バックエンドでキャッシュするのと何が違うのか?

「バックエンドでRedisキャッシュしても結果は同じでは?」という疑問が浮かぶかもしれません。データの鮮度だけで見れば似ていますが、フロントエンドのData Cacheには別の利点があります。

1. ネットワーク往復がなくなる — バックエンドがRedisで1msのキャッシュヒットを達成しても、フロントエンド → バックエンド間のリクエスト(DNS、TCP、シリアライゼーション、転送)は毎回数ms〜数十msかかります。フロントエンドのローカルキャッシュはこの往復が0msです。

2. バックエンドのコネクション負荷が減る — 毎秒数千件のTCPコネクションを受けること自体がコストです。フロントエンドで吸収すれば、バックエンドは本当に動的なリクエスト(在庫確認、応募処理)にリソースを集中できます。

3. レンダリングコストも節約できる — バックエンドキャッシュは元データのみキャッシュします。フロントエンドのData Cacheはfetchレスポンスのキャッシュと同時に、RSCレンダリング結果も再利用します。

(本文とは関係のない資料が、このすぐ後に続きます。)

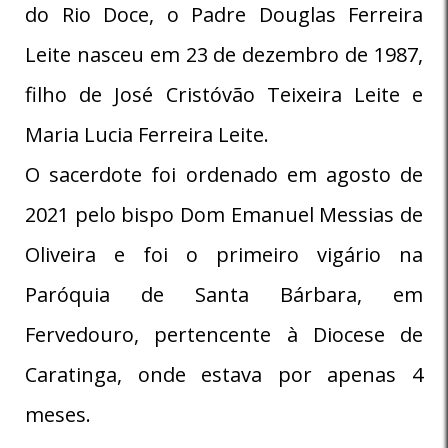
do Rio Doce, o Padre Douglas Ferreira
Leite nasceu em 23 de dezembro de 1987,
filho de José Cristóvão Teixeira Leite e
Maria Lucia Ferreira Leite.
O sacerdote foi ordenado em agosto de
2021 pelo bispo Dom Emanuel Messias de
Oliveira e foi o primeiro vigário na
Paróquia de Santa Bárbara, em
Fervedouro, pertencente à Diocese de
Caratinga, onde estava por apenas 4
meses.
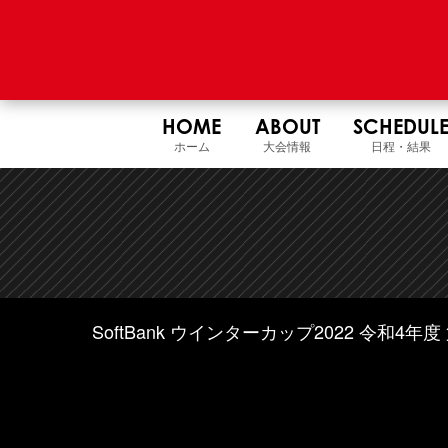
HOME
ABOUT
SCHEDUL
ホーム
大会情報
日程・結果
SoftBank ウインターカップ2022 令和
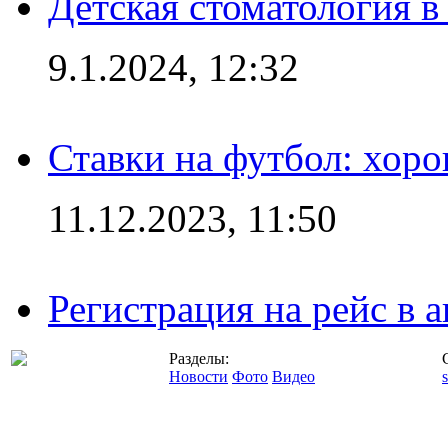
Детская стоматология 
9.1.2024, 12:32
Ставки на футбол: хоро
11.12.2023, 11:50
Регистрация на рейс в
Разделы:
Новости
Фото
Видео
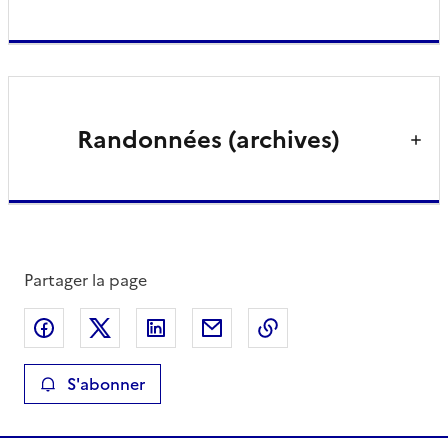
Randonnées (archives)
Partager la page
Partager sur Facebook
Partager sur X
Partager sur LinkedIn
Partager par email
Copier le lien de la 
S'abonner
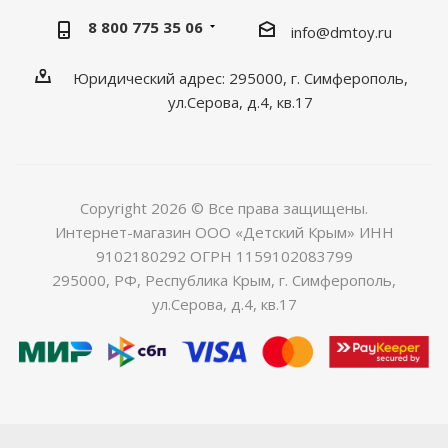
8 800 775 35 06
info@dmtoy.ru
Юридический адрес: 295000, г. Симферополь,
ул.Серова, д.4, кв.17
Copyright 2026 © Все права защищены.
Интернет-магазин ООО «Детский Крым» ИНН
9102180292 ОГРН 1159102083799
295000, РФ, Республика Крым, г. Симферополь,
ул.Серова, д.4, кв.17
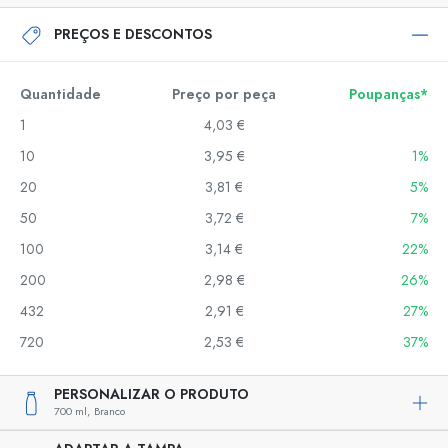
PREÇOS E DESCONTOS
Quantidade
Preço por peça
Poupanças*
1
4,03 €
10
3,95 €
1%
20
3,81 €
5%
50
3,72 €
7%
100
3,14 €
22%
200
2,98 €
26%
432
2,91 €
27%
720
2,53 €
37%
PERSONALIZAR O PRODUTO
700 ml,
Branco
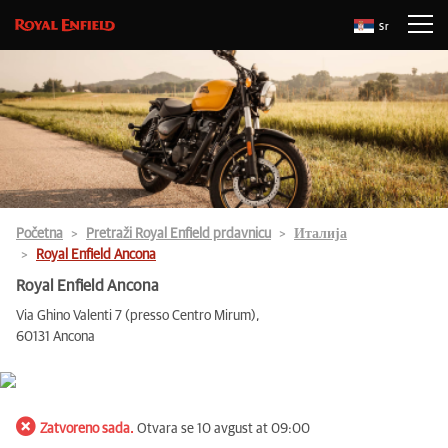
Sr
Početna
Pretraži Royal Enfield prdavnicu
Италија
Royal Enfield Ancona
Royal Enfield Ancona
Via Ghino Valenti 7 (presso Centro Mirum),
60131 Ancona
Zatvoreno sada.
Otvara se 10 avgust at 09:00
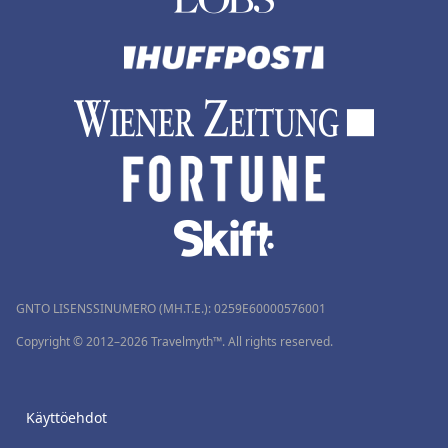
GNTO LISENSSINUMERO (MH.T.E.): 0259Ε60000576001
Copyright © 2012–2026 Travelmyth™. All rights reserved.
Käyttöehdot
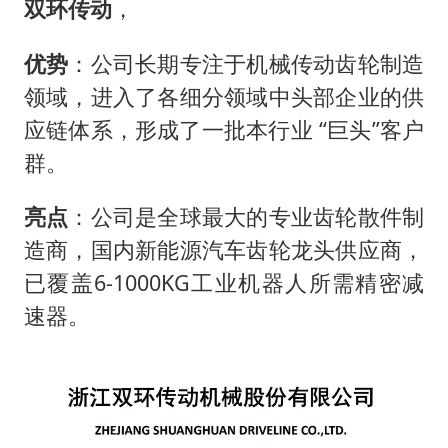
双环传动
，
优势
：公司长期专注于机械传动齿轮制造
领域，进入了各细分领域中头部企业的供
应链体系，形成了一批本行业 “巨头”客户
群。
亮点
：公司是全球最大的专业齿轮散件制
造商，国内新能源汽车齿轮龙头供应商，
已覆盖6-1000KG工业机器人所需精密减
速器。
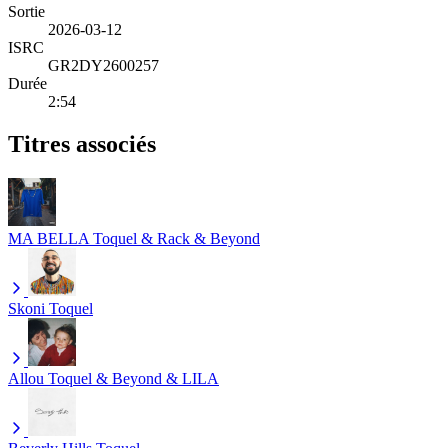
Sortie
2026-03-12
ISRC
GR2DY2600257
Durée
2:54
Titres associés
MA BELLA
Toquel & Rack & Beyond
Skoni
Toquel
Allou
Toquel & Beyond & LILA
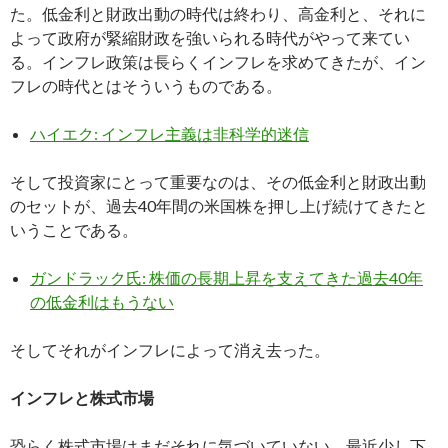
た。低金利と財政出動の時代は終わり、高金利と、それに
よって政府が緊縮財政を強いられる時代がやって来てい
る。インフレ政策は長らくインフレを求めてきたが、イン
フレの時代とはそういうものである。
ハイエク: インフレ主義は非科学的迷信
そして投資家にとって重要なのは、その低金利と財政出動
のセットが、過去40年間の米国株を押し上げ続けてきたと
いうことである。
ガンドラック氏: 株価の長期上昇を支えてきた過去40年
の低金利はもうない
そしてそれがインフレによって消え去った。
インフレと株式市場
恐らく株式市場はまだそれに気づいていない。最近少し下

4. 消費コンテキスト別のTTL分離が可能 — 同じAPIでもイベントメインでは30秒、一覧ページでは5分のように、呼び出し元に応じてTTLを変えられます。

5. バックエンド障害時のバッファになる — バックエンドがダウンしてもTTL内のキャッシュが残っていれば、ユーザーに正常なレスポンスを返せます。

フロントエンドキャッシングはバックエンドキャッシングの代替ではなく、手前にもう一枚積む防御層です。

実際のサーバー負荷の変化

キャッシュ未適用時

  • 毎秒3,000リクエスト × API 3本 = バックエンドに毎秒9,000呼び出し
  • フロントエンドサーバーも毎回RSCレンダリング → CPU負荷が高い

Data Cache適用後(Pod 3台基準)

  • イベント基本情報:30秒TTL → Podあたり30秒に1回。3台なら30秒間で合計3回
  • コメント:300秒TTL → Podあたり5分に1回
  • 在庫・数量:依然として毎回呼び出し
  • 結果:バックエンドAPI呼び出し量約50〜60%削減

Pod別ローカルキャッシュのため、Pod数分だけ重複呼び出しが発生します。それでも毎秒3,000件が30秒間で3回に減る効果は十分で、将来Redis導入時にはこの重複さえも1回に統合されます。


まとめ

Next.jsを使う環境であれば、ブラウザ(Router Cache)からフロントエンドサーバー(Data Cache)まで、直接制御できるキャッシュレイヤーが多数あります。多言語イベントページのようにFull Route Cacheの活用が難しく、Redisもないため On-demand Revalidationさえ制限された環境でも、Time-based Data Cache + Suspenseストリーミングの組み合わせだけでバックエンド負荷の50%以上をフロントエンド側で吸収できます。

もちろん限界も明確です。現在の環境ではBO修正の反映まで最大TTL分の遅延が発生し、Pod数分だけキャッシュが重複します。これは将来Custom Cache Handler + Redis導入で解決する課題です。

重要なのは、Redisなしでもフロントエンドキャッシングだけでかなりのトラフィック防御が可能だということです。キャッシュシステムを理解し適切に設計すれば、パフォーマンスとユーザー体験を同時に実現できます。